- Consigne a -
Veuillez reprendre sous forme de liste numérotée les lignes des entrées, en commençant par la ligne qui contient « 2degrees & Ericsson » et en allant jusqu'à celle qui contient « Australian sites », sans les lignes vides.

Le tableau historique du droit international privé
Lainé est assimilé à ce livre, consacré à l’histoire, et intitulé : Introduction au droit international privé contenant une étude historique et critique de la théorie des statuts et des rapports de cette théorie avec le Code civil (2 vol., 1888-1892). L’œuvre repose sur un présupposé : il n’y a pas de solution de continuité entre le droit du XIXe et l’Ancien droit. Elle répond à un besoin : retracer les cheminements complexes de la discipline au travers des textes, des arrêts et de la doctrine. La conception de l’ouvrage est bien dans la manière de son auteur. C’est une fresque. Il s’attache à réunir des données, à collecter des matériaux et à les présenter dans un ordre chronologique. Pour en faciliter l’intelligence, il les a certes agencés, ordonnés, rapprochés et il a souligné les filiations. Mais il se garde d’imprimer une vision de l’histoire. Il ne faut pas se méprendre toutefois. Lainé est parfaitement apte à défendre un point de vue avec force. Livre d’histoire que cette introduction ? En réalité, livre d’histoire parce qu’inabouti. Si en l’état où il a été laissé, et en dehors de propos introductifs, l’essentiel des développements concerne l’histoire, l’ouvrage devait comporter trois autres livres, consacrés au droit positif de son temps. L’auteur n’a pu mener à bien ce projet. C’est au travers de ses articles, qu’hors recherches historiques, on peut néanmoins connaître sa pensée.
L’ébauche d’une doctrine
Les qualifications dont on use volontiers pour classer les auteurs sont souvent trop réductrices pour être exactes, trop abstraites pour être fidèles. La pensée de Lainé peine à s’y plier. Universaliste ou particulariste? A ses yeux, chaque Etat dispose du pouvoir d’édicter les règles de droit international privé qu’il estime appropriées. Mais il milite pour un rapprochement des solutions par voie de conventions internationales. Personnaliste ou territorialiste ? Lucide, conscient de la multiplicité des situations concrètes et de la variété des règles qu’elles appellent, Lainé répugne à rattacher la discipline à un seul concept, tel celui de la nationalité, qui en constituerait la clé. Malgré tout, dans le cadre des conventions à venir, il a proposé, s’affranchissant de la tradition, de soumettre la dévolution successorale à une loi unique, la loi de la nationalité. Bilatéraliste ? Sans doute dès lors qu’il raisonne sur la règle bilatérale de conflit dont use la jurisprudence et qu’a promu Savigny, même si pour lui la théorie des statuts, fortement imprégnée d’unilatéralisme, est aux sources de la matière. Au-delà, il souligne l’intérêt du droit comparé. Pour lui, le droit international privé est un droit prétorien, élaboré par le juge, voire un droit coutumier, plus qu’un droit savant aux mains de la doctrine. En tout cas, il suit avec attention la jurisprudence. Et s’il a présidé à la naissance de la Revue de droit international privé, aux côtés de Darras, qui lui confie la préface du premier numéro, c’est qu’il a pris conscience de son rôle.

- Consigne b -
Répondez à ces questions d'après l'extrait sur Lainé :
(i) En quelles années a paru l'Introduction au droit international privé de Lainé ?
(ii) À quelle loi Lainé proposait-il de soumettre la dévolution successorale ?
(iii) Qui a confié à Lainé la préface du premier numéro de la Revue de droit international privé ?

- Données de la tâche -
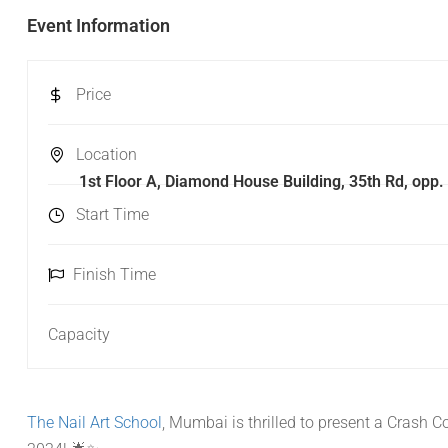
Event Information
Price
Location
1st Floor A, Diamond House Building, 35th Rd, op
Start Time
Finish Time
Capacity
The Nail Art School
, Mumbai is thrilled to present a Crash 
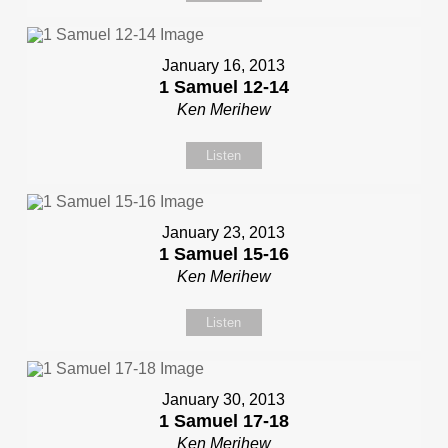
January 16, 2013
1 Samuel 12-14
Ken Merihew
Listen
January 23, 2013
1 Samuel 15-16
Ken Merihew
Listen
January 30, 2013
1 Samuel 17-18
Ken Merihew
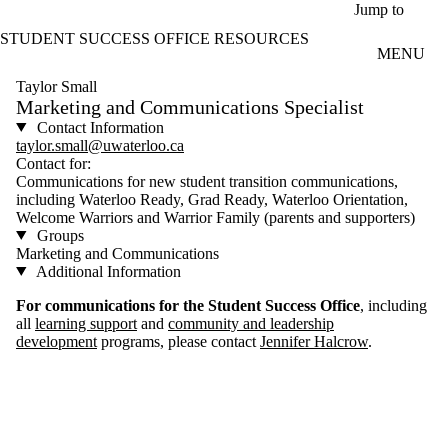
Skip to main content
Jump to
STUDENT SUCCESS OFFICE RESOURCES
MENU
Taylor Small
Marketing and Communications Specialist
Contact Information
taylor.small@uwaterloo.ca
Contact for:
Communications for new student transition communications,
including Waterloo Ready, Grad Ready, Waterloo Orientation,
Welcome Warriors and Warrior Family (parents and supporters)
Groups
Marketing and Communications
Additional Information
For communications for the Student Success Office
, including
all
learning support
and
community and leadership
development
programs, please contact
Jennifer Halcrow
.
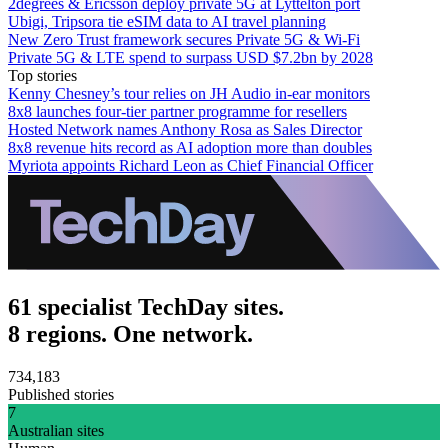
2degrees & Ericsson deploy private 5G at Lyttelton port
Ubigi, Tripsora tie eSIM data to AI travel planning
New Zero Trust framework secures Private 5G & Wi-Fi
Private 5G & LTE spend to surpass USD $7.2bn by 2028
Top stories
Kenny Chesney’s tour relies on JH Audio in-ear monitors
8x8 launches four-tier partner programme for resellers
Hosted Network names Anthony Rosa as Sales Director
8x8 revenue hits record as AI adoption more than doubles
Myriota appoints Richard Leon as Chief Financial Officer
61 specialist TechDay sites.
8 regions. One network.
734,183
Published stories
7
Australian sites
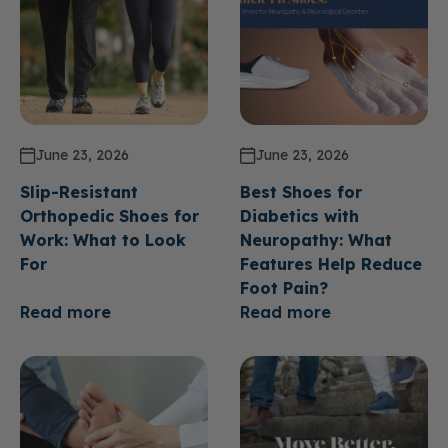
June 23, 2026
June 23, 2026
Slip-Resistant
Best Shoes for
Orthopedic Shoes for
Diabetics with
Work: What to Look
Neuropathy: What
For
Features Help Reduce
Foot Pain?
Read more
Read more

- Votre réponse a -
1. 2degrees & Ericsson deploy private 5G at Lyttelton port
2. Ubigi, Tripsora tie eSIM data to AI travel planning
3. New Zero Trust framework secures Private 5G & Wi-Fi
4. Private 5G & LTE spend to surpass USD $7.2bn by 2028
5. Top stories
6. Kenny Chesney’s tour relies on JH Audio in-ear monitors
7. 8x8 launches four-tier partner programme for resellers
8. Hosted Network names Anthony Rosa as Sales Director
9. 8x8 revenue hits record as AI adoption more than doubles
10. Myriota appoints Richard Leon as Chief Financial Officer
11. 61 specialist TechDay sites.
12. 8 regions. One network.
13. 734,183
14. Published stories
15. 7
16. Australian sites

- Votre réponse b -
(i) De 1888 à 1892.
(ii) À la loi de la nationalité.
(iii) Darras.